Featured in our publication, RePower London, Holger Kessler of AtkinsRéalis discusses the National Underground Asset Register (NUAR), an interactive digital map of underground pipes and cables.
I often find myself thinking back to an infamous beer advert from the 90s. A man in a high-vis jacket eagerly jumps out of a van and approaches a construction crew, digging a hole in a busy urban street. “I’ve got an idea, while you’ve got that open, we can lay our new gas main?” “What a good idea” another man replies, “that would save digging the road up again and causing the public more inconvenience!” Within minutes, their trench is packed with several crews, all working together to install their respective pipes and cables simultaneously.
But, to truly deliver this collaborative, less disruptive utopia, we need to get everyone working together much earlier in the process!
A key barrier has always been that the pipes and cables that transport our electricity, gas, water and data, are owned and operated
by a myriad of public and private sector organisations.
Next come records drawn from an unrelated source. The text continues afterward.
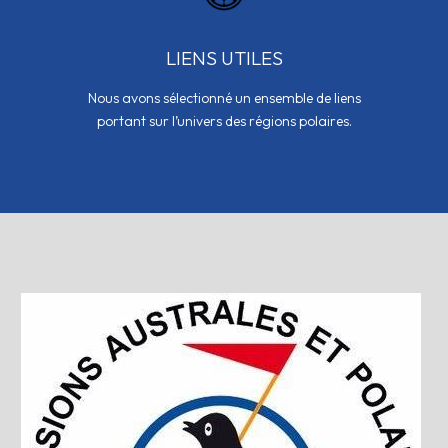
LIENS UTILES
Nous avons sélectionné un ensemble de liens
portant sur l’univers des régions polaires.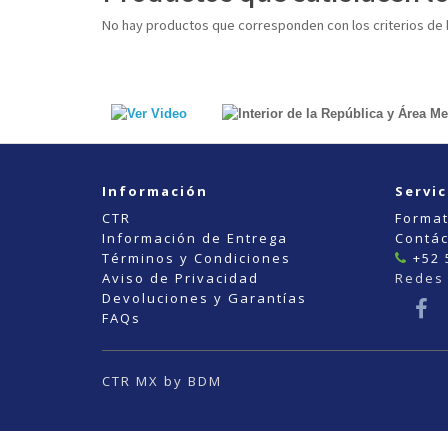
No hay productos que corresponden con los criterios de
Información
Servic
CTR
Format
Información de Entrega
Contá
Términos y Condiciones
+52 
Aviso de Privacidad
Redes 
Devoluciones y Garantías
FAQs
CTR MX by BDM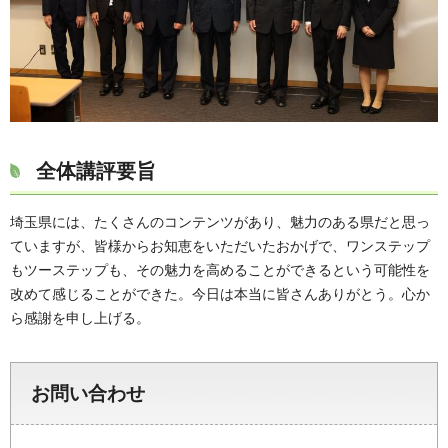
全体講評要旨
埼玉県には、たくさんのコンテンツがあり、魅力のある県だと思っ
ていますが、皆様からお知恵をいただいたおかげで、ワンステップ
もツーステップも、その魅力を高めることができるという可能性を
改めて感じることができた。今日は本当に皆さんありがとう。心か
ら感謝を申し上げる。
お問い合わせ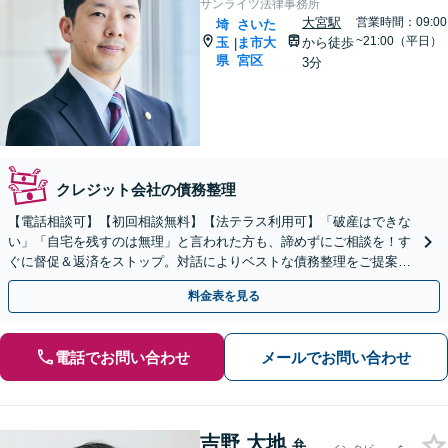
サンライツ法律事務所
大宮駅
営業時間：09:00
埼
さいた
~21:00（平日）
玉
ま市大
から徒歩
|
県
宮区
3分
クレジット会社の債務整理
【電話相談可】【初回相談無料】【法テラス利用可】「破産はできな
い」「自宅を残すのは無理」と言われた方も、諦めずにご相談を！す
ぐに督促＆返済をストップ。対話によりベストな債務整理をご提案し
ます。法人破産も実績多数【完全個室】【大宮駅3分】
料金表を見る
電話でお問い合わせ
メールでお問い合わせ
吉野 大地
弁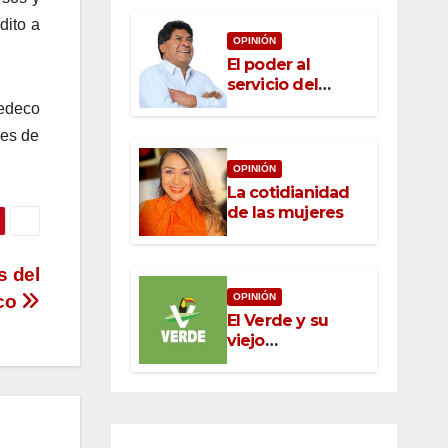
dito a
OPINIÓN
El poder al
servicio del
pueblo: la nueva
Sedeco
ética pública en
nes de
México
OPINIÓN
La cotidianidad
de las mujeres
s del
OPINIÓN
ico
El Verde y su
viejo
oportunismo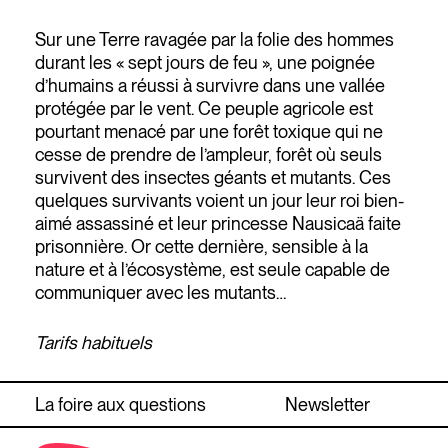
Sur une Terre ravagée par la folie des hommes
durant les « sept jours de feu », une poignée
d’humains a réussi à survivre dans une vallée
protégée par le vent. Ce peuple agricole est
pourtant menacé par une forêt toxique qui ne
cesse de prendre de l’ampleur, forêt où seuls
survivent des insectes géants et mutants. Ces
quelques survivants voient un jour leur roi bien-
aimé assassiné et leur princesse Nausicaä faite
prisonnière. Or cette dernière, sensible à la
nature et à l’écosystème, est seule capable de
communiquer avec les mutants…
Tarifs habituels
La foire aux questions
Newsletter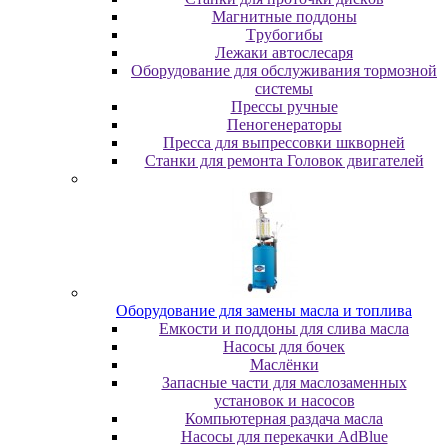
Maгнитныe пoддoны
Tpубoгибы
Лeжaки aвтocлecapя
Оборудование для обслуживания тормозной
системы
Пpeccы pучныe
Пеногенераторы
Пресса для выпрессовки шкворней
Станки для ремонта Головок двигателей
Oбopудoвaниe для зaмeны мacлa и топлива
Eмкocти и пoддoны для cливa мacлa
Hacocы для бoчeк
Macлёнки
Запасные части для маслозаменных
установок и насосов
Компьютерная раздача масла
Насосы для перекачки AdBlue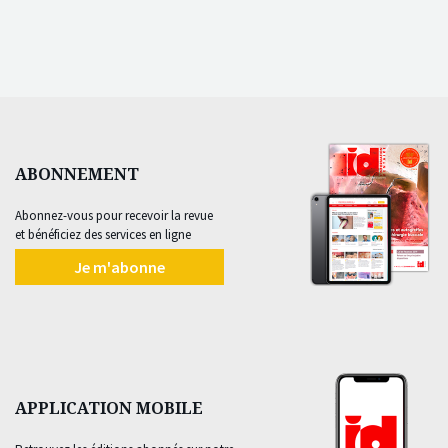
ABONNEMENT
Abonnez-vous pour recevoir la revue
et bénéficiez des services en ligne
Je m'abonne
APPLICATION MOBILE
There are estimated to be around 4 million kilometres of underground pipes and cables across the UK, owned by over 700 different companies! Each of these underground asset owners are legally required to share location data for the purposes of ‘safe digging’, but there is currently no standardised method to do this, with multiple organisations having to be contacted for every dig, who all provide their information in completely different formats.
As a result, a 2022 consultation found that it takes excavators 6.1 days on average, to receive and process all the data needed to work safely. There are then around 60,000 accidental strikes on these pipes and cables every year, putting workers’ lives at risk; disrupting the public and business; and costing the UK economy £2.4 billion every year.
That’s why the Geospatial Commission and delivery partner AtkinsRéalis are building the National Underground Asset Register (NUAR), an interactive digital map of underground pipes and cables that standardises, centralises and makes data from hundreds of organisations available for authorised street works users, instantly.
An initial version of NUAR is already available across England, Wales and Northern Ireland, but the service is on track to be fully operational by the end of 2025, delivering over £400 million of annual economic growth, by increasing efficiency and reducing accidental damage and disruption.
The NUAR team have worked extremely hard to bring the asset owner community on this journey, but ultimately, the project has only come to life because hundreds of major energy and water providers, telecommunication companies, transport organisations and local authorities have voluntarily signed-up to the service and started sharing their data. Nothing could have been achieved without their trust, collaborative spirit and shared vision of a better way.
So, what can we learn from our beer advert, 30 years later?
Well, NUAR is just one example of a much wider point, which is right at the heart of the future of our cities. Reducing waste, disruption, accidents, will only work if we work together; and many of the solutions that we think of as technological, are ultimately about collaboration. “What a good idea”!